Summary of Predictive Model Performance: Offline and Online Evaluations
-
date_range 20/11/2022 00:30 info
Here we summarize a paper from “Predictive Model Performance: Offline and Online Evaluations” from Microsoft. It analyzes the offline and online metric discrepancy problem, and the simulated metric for simulating online performance.
The Offline and online discrepancy problem:
One problem with the model evaluations in reality is that sometimes the improvement of model performance in offline evaluation does not get realized as much, or sometimes gets reversed in online evaluation.
Online testing even under the controlled environment is highly dynamic, of course, and many factors not considered during the offline modeling play a role in the results.
Another problem is to compare the performance of predictive models built with different kinds of data, especially data with rare events.
The Simulated metrics is a good choice to evaluate online performance:
A more significant problem with the offine evaluation metrics in practice is the discrepancy in performance between the offine and online testing.
Instead of using expensive and time consuming online evaluation, the performance of a model over the entire span of feasible operating points can be simulated using the historic online user engagement data.
They implement auction simulation using sponsored search click logs data and produced various simulated metrics. Auction simulation, first, reruns ad auctions offline for the given query and selects a set of ads based on the new model prediction scores. During the simulation, user clicks are estimated using historic user clicks of the given (query, ad) pair available in the logs.

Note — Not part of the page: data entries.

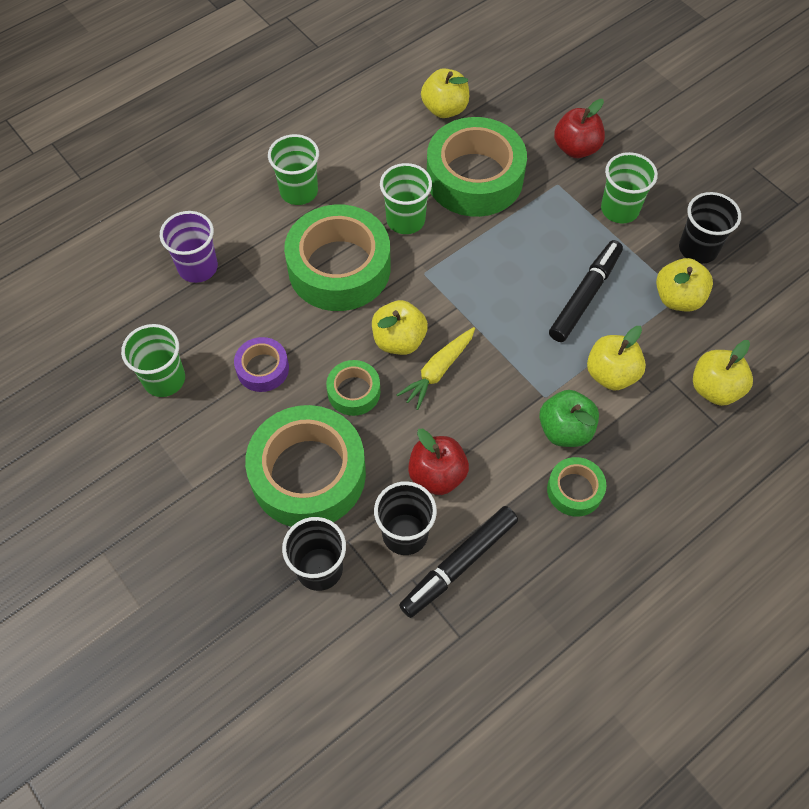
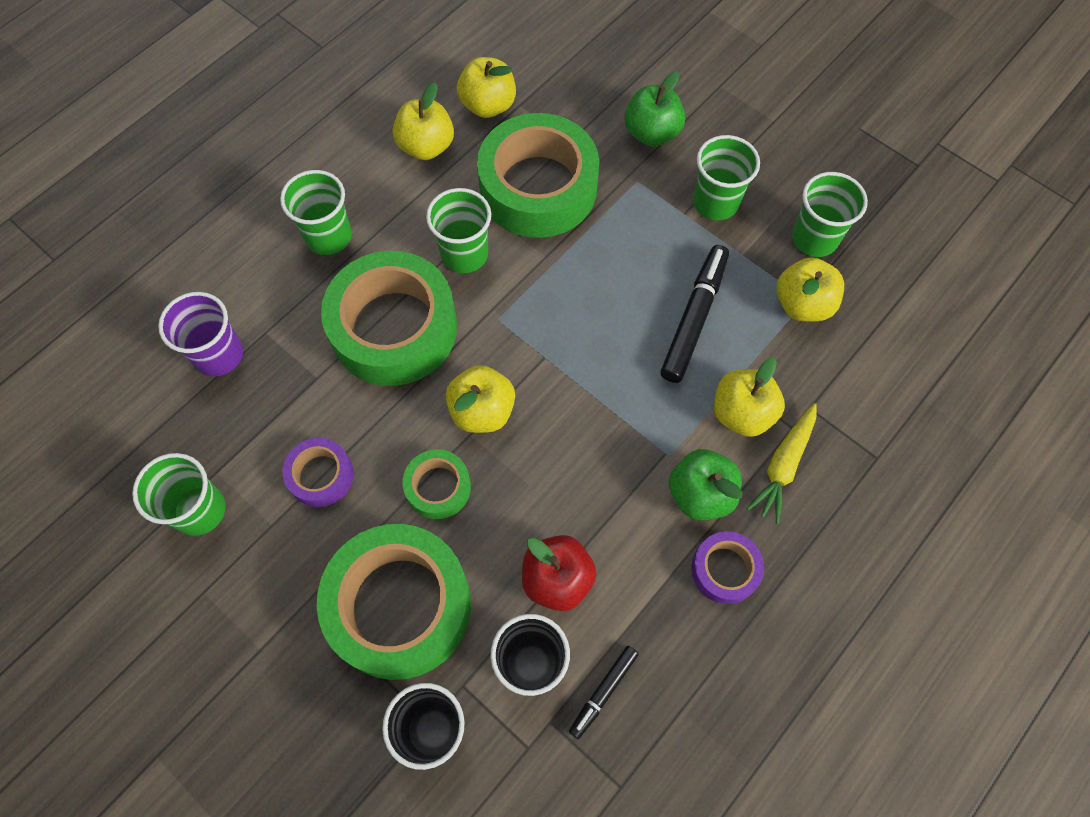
camera: 10 degrees left, 5 degrees up
(438, 371) = (535, 443): yellow carrot -> yellow carrot (783, 466)
(459, 564) = (603, 692): black marker -> black marker, size x0.56
(574, 490) = (725, 570): green tape -> purple tape
(576, 148) = (651, 133): red apple -> green apple
(698, 249) = (814, 238): black cup -> green cup
(715, 388) = (865, 411): yellow apple -> yellow apple (426, 146)

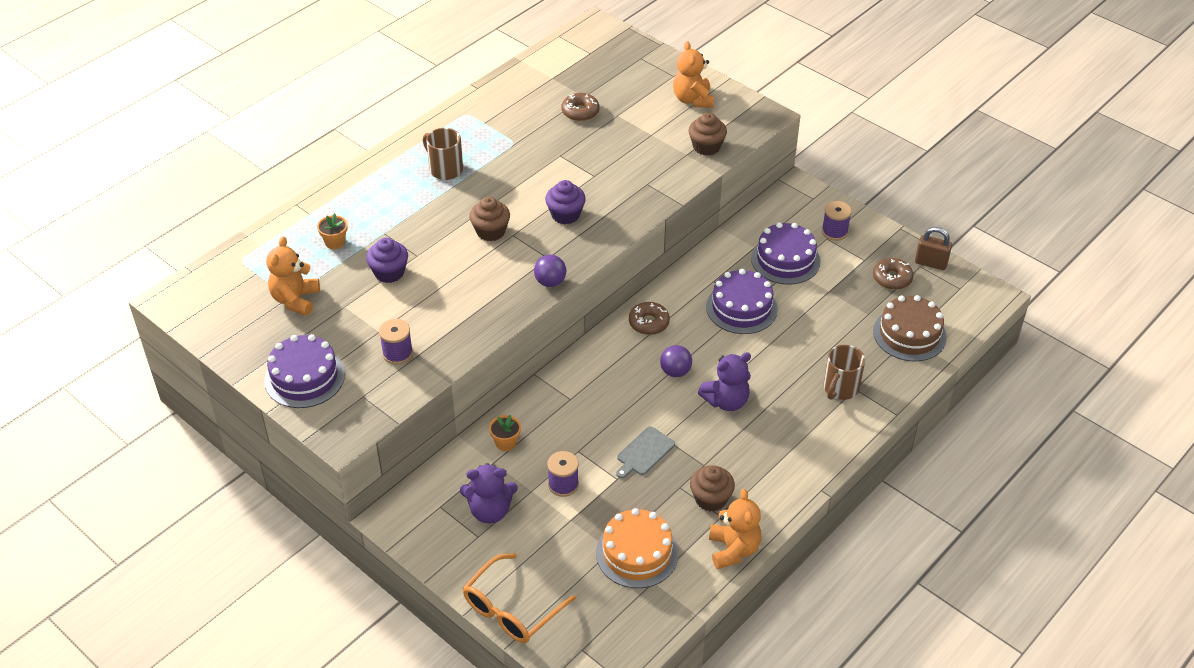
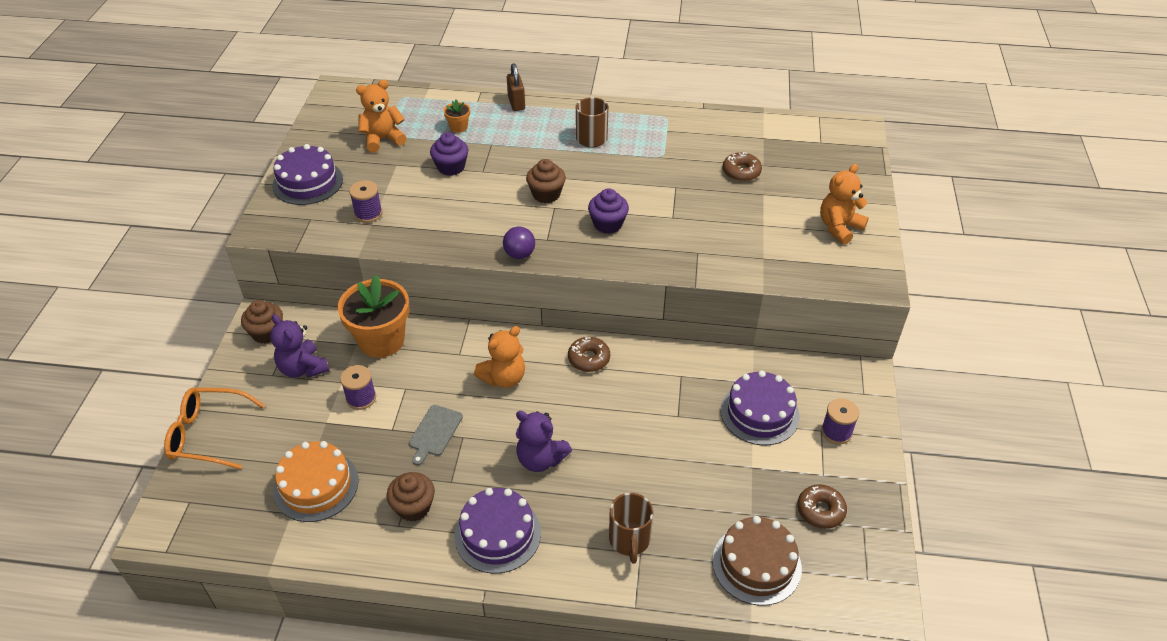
camera: 55 degrees right, 0 degrees up
(506, 443) = (381, 340): orange flower pot -> orange flower pot, size x2.29
(644, 452) = (435, 432): grey cutting board -> grey cutting board turned 75 degrees counterclockwise
(675, 372) = (546, 405): purple ball -> none
(706, 147) = (787, 265): brown cupcake -> brown cupcake (267, 333)
(733, 549) = (364, 555): orange teddy bear -> orange teddy bear (504, 378)
(741, 308) = (666, 412): purple cake -> purple cake (497, 534)
(840, 388) = (629, 540): brown mug -> brown mug turned 90 degrees counterclockwise
(930, 263) = (877, 534): brown padlock -> brown padlock (516, 103)

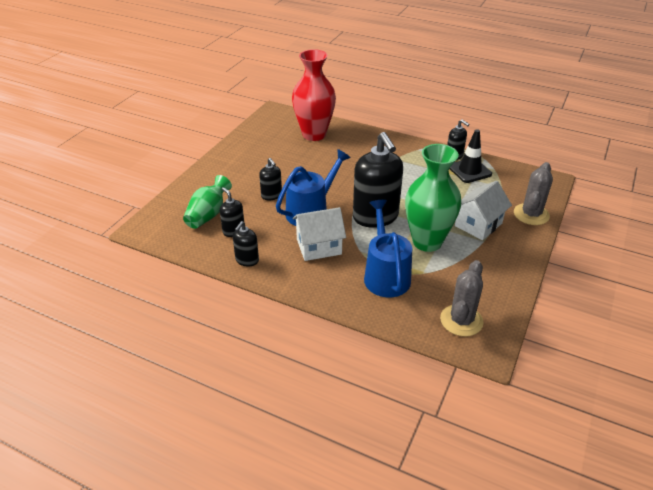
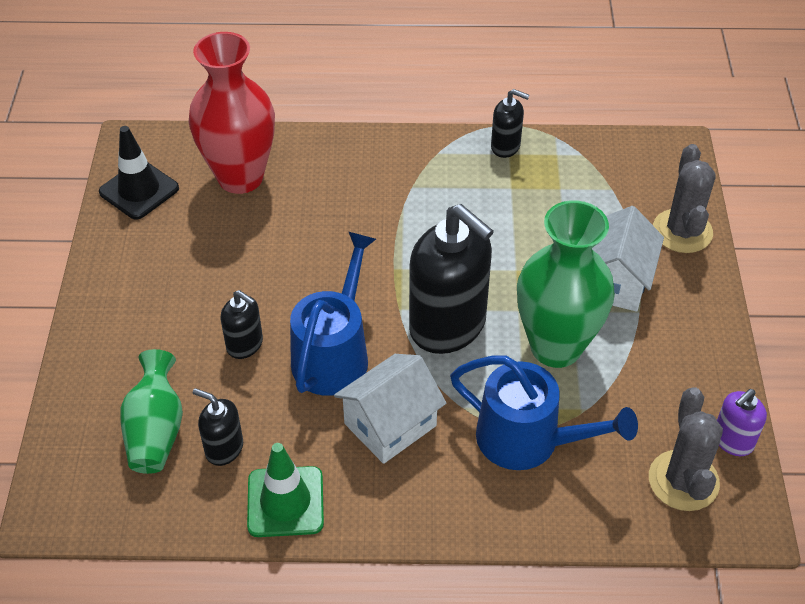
camera: 25 degrees left, 10 degrees up
(247, 260) = (285, 502): black soap dispenser -> green traffic cone
(385, 275) = (528, 440): blue watering can -> blue watering can turned 150 degrees clockwise
(469, 170) = (546, 171): black traffic cone -> black traffic cone (139, 190)
(502, 312) = (732, 441): none -> purple soap dispenser

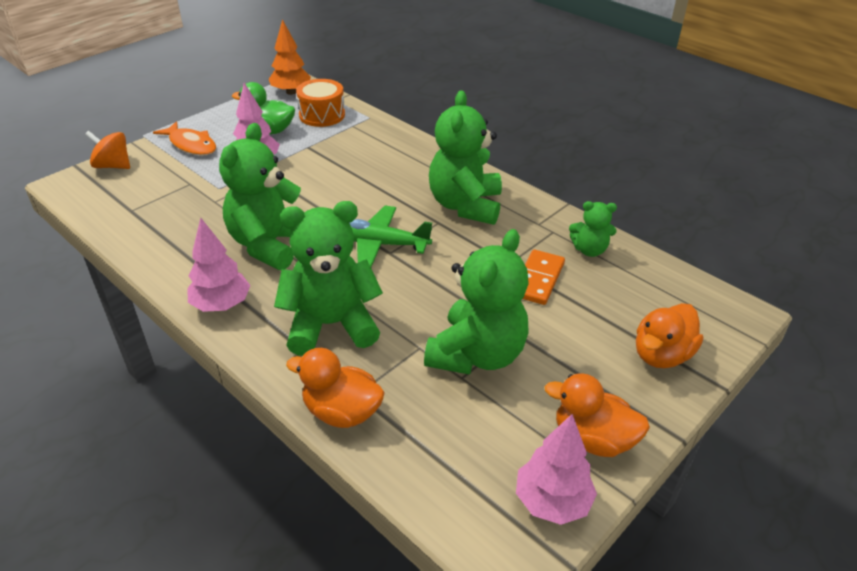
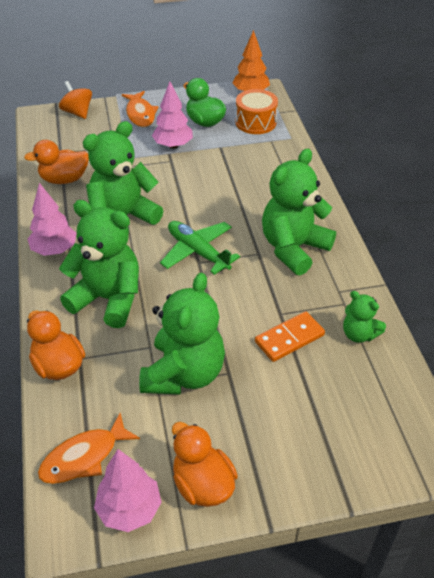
camera: 35 degrees right, 5 degrees up
(459, 482) = (84, 457): none -> orange fish
(477, 354) = (184, 374): green teddy bear -> green teddy bear turned 45 degrees counterclockwise
(661, 355) = (326, 453): orange duck -> orange duck (64, 179)

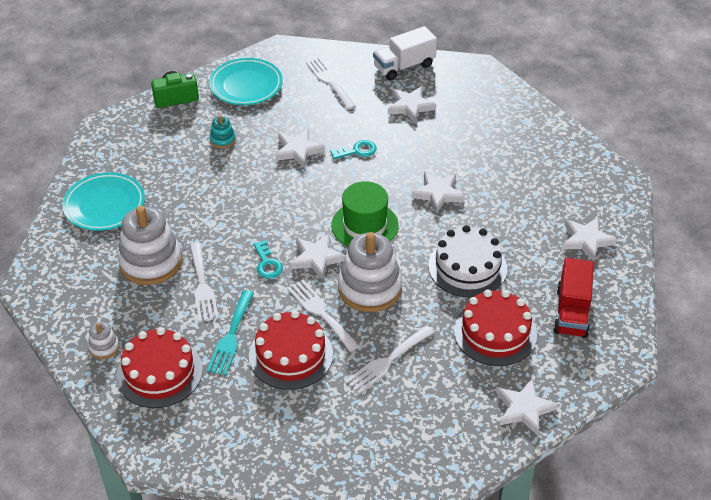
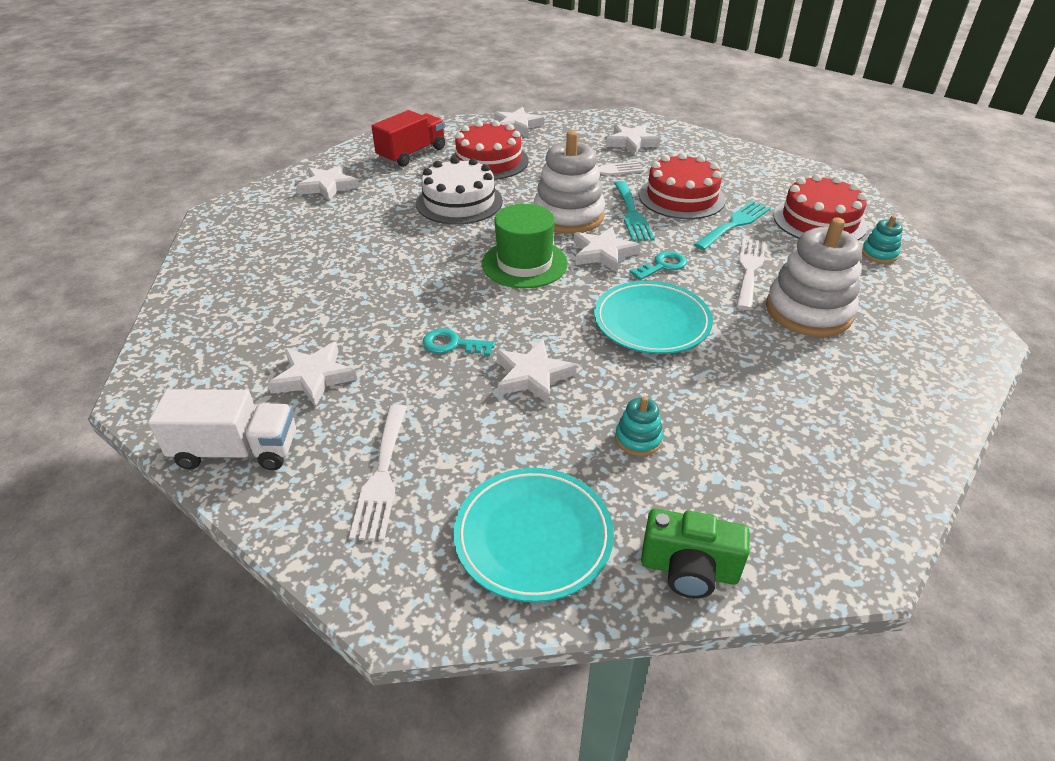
camera: 150 degrees left, 5 degrees down
(104, 205) = (868, 404): turquoise plate -> turquoise plate (651, 322)
(104, 347) = (879, 254): white stacking toy -> turquoise stacking toy
(267, 264) = (662, 266): turquoise key -> turquoise key turned 45 degrees clockwise
(321, 313) = (632, 214): white fork -> turquoise fork
(438, 194) = (412, 264): white star -> white star (631, 142)

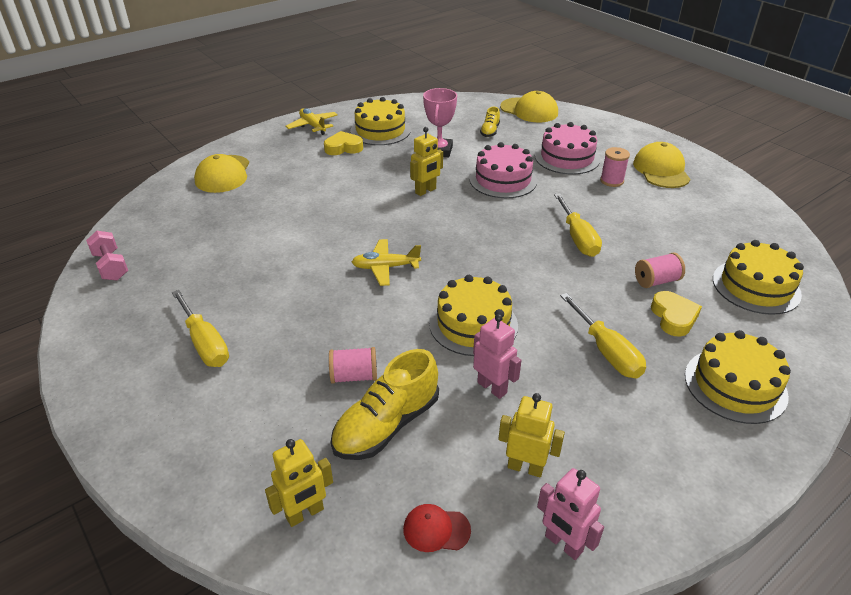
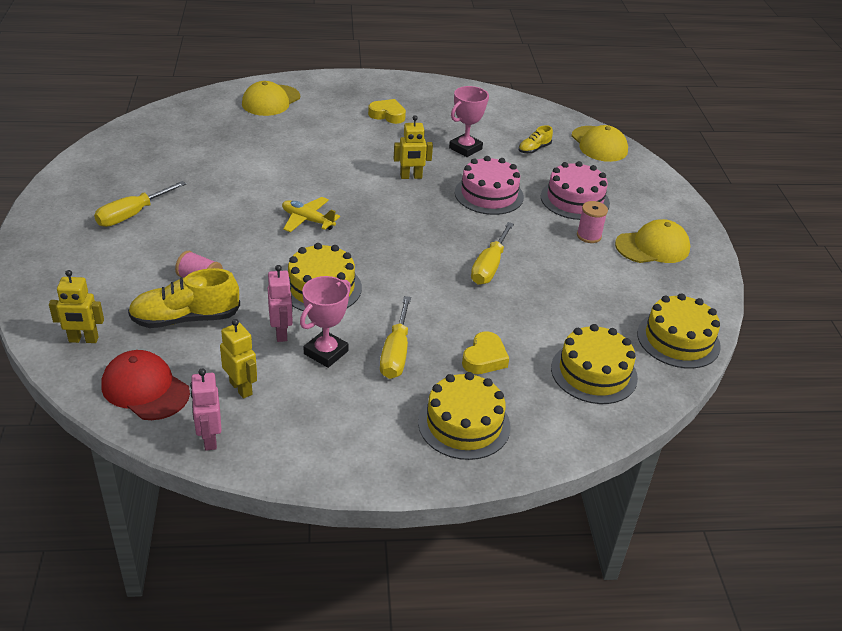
camera: 30 degrees right, 0 degrees up
(111, 266) = (128, 138): pink dumbbell -> none
(205, 343) = (132, 214): yellow screwdriver -> yellow screwdriver turned 45 degrees clockwise
(313, 126) = (384, 87): yellow plane -> none
(380, 131) = (436, 112): yellow cake -> yellow cake (678, 340)
(436, 529) = (145, 389): red cap -> red cap, size x1.82
(552, 384) = (326, 352): none -> pink trophy
(656, 281) = (509, 327): pink spool -> none
(661, 170) = (652, 247): yellow cap -> yellow cap turned 45 degrees clockwise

Common offline metrics for predictive models (especially ads click prediction):
Offline Metrics:
- Probability-based: AUC, MLE (Maximum Likelihood Estimator), etc
- Log Likelihood-based: RIG, cross-entropy, etc
- PE (prediction Error): MSE (Mean Square Error), MAE (Mean Absolute Error), RMSE (RootMean Square Error), etc
- DCG-based: DCG (Discounted Cumulative Gain), NDCG (Normalized DCG), RDCG (Relative DCG), etc
- IR (Information Retrieval): Precision/Recall, F-measure, AP(Average precision), MAP(Mean Average Precision), RBP (Rank-Based Precision), MRR (Mean Reciprocal Rank), etc
- Misc: everything else that does not belong to one of the other categories
Online metrics include model performance statistics:
- Ad impression yield
- Ad coverage
- User reaction metrics, such as CTR and the length of user sessions.
The summary of the peformance evaluation:
AUC alone is not sufficient enough to estimate the model performance reliably.
Both RIG and the AUC are highly sensitive to the class distribution of the evaluation data (I also obsereved from several previous projects that especially for unbalanced data, the ROC AUC is not a good indicator, the PR AUC is more reliable).
It is suggested to measure model performance in various quantiles, and carefully analyze how the change of model behavior over the range of quantiles would impact in the online environment. One may review various metrics together to discover any mismatch in the results, which may suggest some problems in the metrics.
Reference:
Yi, J., Chen, Y., Li, J., Sett, S. and Yan, T.W., 2013, August. Predictive model performance: Offline and online evaluations. In Proceedings of the 19th ACM SIGKDD international conference on Knowledge discovery and data mining (pp. 1294-1302).